La primera muestra de ese sentir está en que en esta tierra las procesiones duran más días que en el resto de lugares, pues comienzan el Viernes de Dolores (también especial este año por el 300 aniversario de la llegada de la patrona, la Virgen de la Caridad), siendo el vía crucis del Cristo del Socorro el que inaugura los desfiles pasionarios en toda España. Lo habitual son diez días para representar la pasión, muerte y resurrección de Jesucristo, pero en este 2023 las jornadas serán once, pues el día siguiente al Domingo de Resurrección se celebrará una procesión extraordinaria en la que los californios reproducirán lo que fue su primera salida un 10 de abril de 1748, es decir, hace 275 años. Esta edición también es especial porque se ha recuperado la normalidad tras la pandemia y, al igual que ha sucedido en la cuaresma, todos los actos cofrades recuperan su esplendor. 

Singularidades

La devoción, cultura, religiosidad y tradición que ofrecen los cortejos pasionarios se ven en esta trimilenaria tierra enriquecidos por otros factores, entre los que destaca, principalmente, un orden al caminar de los tercios de penitentes casi centenario, en el que todos los integrantes de las filas se mueven al unísono. 

La calidad artística de la mayoría de imágenes y tronos, además de hachotes, estandartes, mantos y otros enseres, amplían unos cortejos en los que el espectáculo lo ponen los grupos portapasos llevando sobre sus hombros pesados tronos. 

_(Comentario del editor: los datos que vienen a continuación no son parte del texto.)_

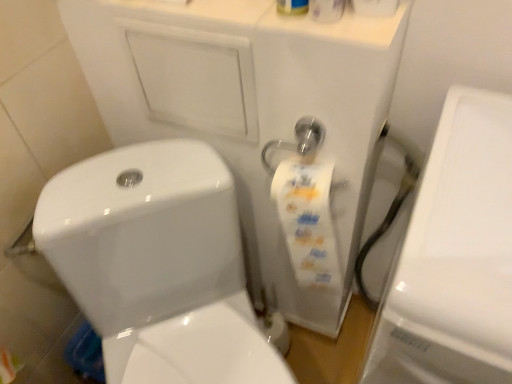
Question: From the image's perspective, is white glossy toilet at center under white glossy porcelain at right?

Choices:
 (A) yes
 (B) no

Answer: (A)

Question: Is white glossy toilet at center not inside white glossy porcelain at right?

Choices:
 (A) no
 (B) yes

Answer: (B)

Question: Could you tell me if white glossy toilet at center is turned towards white glossy porcelain at right?

Choices:
 (A) yes
 (B) no

Answer: (B)

Question: From the image's perspective, would you say white glossy toilet at center is positioned over white glossy porcelain at right?

Choices:
 (A) yes
 (B) no

Answer: (B)

Question: Considering the relative positions of white glossy toilet at center and white glossy porcelain at right in the image provided, is white glossy toilet at center behind white glossy porcelain at right?

Choices:
 (A) no
 (B) yes

Answer: (B)

Question: Considering the relative sizes of white glossy toilet at center and white glossy porcelain at right in the image provided, is white glossy toilet at center bigger than white glossy porcelain at right?

Choices:
 (A) no
 (B) yes

Answer: (A)

Question: From the image's perspective, is white glossy porcelain at right on top of white glossy toilet at center?

Choices:
 (A) yes
 (B) no

Answer: (A)

Question: Is white glossy porcelain at right next to white glossy toilet at center?

Choices:
 (A) yes
 (B) no

Answer: (B)

Question: Considering the relative sizes of white glossy porcelain at right and white glossy toilet at center in the image provided, is white glossy porcelain at right smaller than white glossy toilet at center?

Choices:
 (A) no
 (B) yes

Answer: (A)

Question: Is white glossy porcelain at right closer to camera compared to white glossy toilet at center?

Choices:
 (A) yes
 (B) no

Answer: (A)

Question: Is white glossy porcelain at right not inside white glossy toilet at center?

Choices:
 (A) no
 (B) yes

Answer: (B)

Question: Is white glossy porcelain at right positioned with its back to white glossy toilet at center?

Choices:
 (A) no
 (B) yes

Answer: (A)

Question: Is white glossy toilet paper at upper center beside white glossy toilet at center?

Choices:
 (A) yes
 (B) no

Answer: (B)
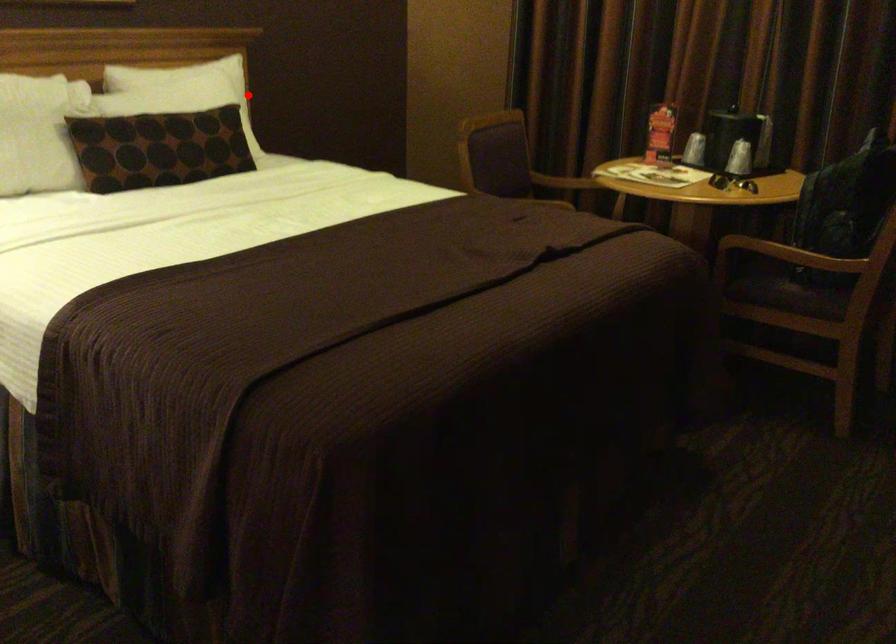
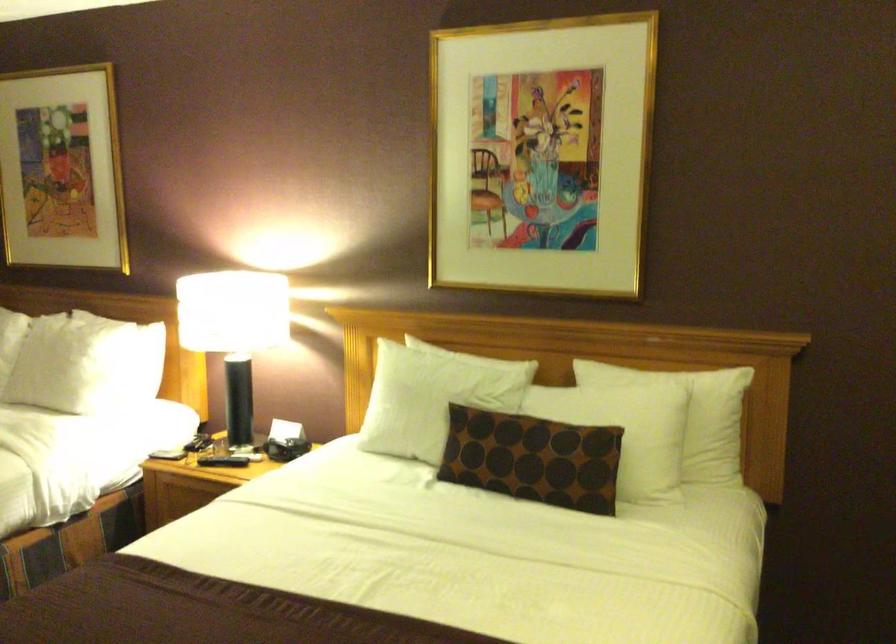
Locate, in the second image, the point that corresponds to the highlighted location in the first image.

(709, 422)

El arreglo floral, que forma preciosos ‘jardines flotantes’ alrededor de las escenas pasionarias, y la iluminación también diferencian a las peanas cartageneras de otras ciudades, al igual que el relato cronológico de la pasión, muerte y resurrección de Cristo.

Impacto

La Semana Santa de Cartagena moviliza cada año a unos veinte mil personas en torno a las procesiones, siendo marrajos y californios los que más cofrades reúnen. Son fechas en las que la ciudad luce sus mejores galas para recibir a una inmensidad de visitantes, tanto de otras poblaciones del municipio como turistas de muy dispares lugares nacionales e internacionales. El último informe elaborado al respecto es de 2019, cuantificándose entonces en 255.000 los espectadores que contemplaron los desfiles pasionarios.

Más que desfiles

Además de las procesiones, los diez días acogen numerosos actos religiosos y culturales, entre los que figura este Viernes de Dolores el acceso gratuito a los visitantes a los museos y yacimientos arqueológicos de la ciudad. Otro foco está en la costa, que se ha puesto ‘guapa’ estos días atrás para recibir estos días a miles de visitantes. Además, el efecto de la pasión de Cartagena no se limita a la ciudad y ya son diez poblaciones del municipio los que celebran estos días sus propios cortejos de Semana Santa.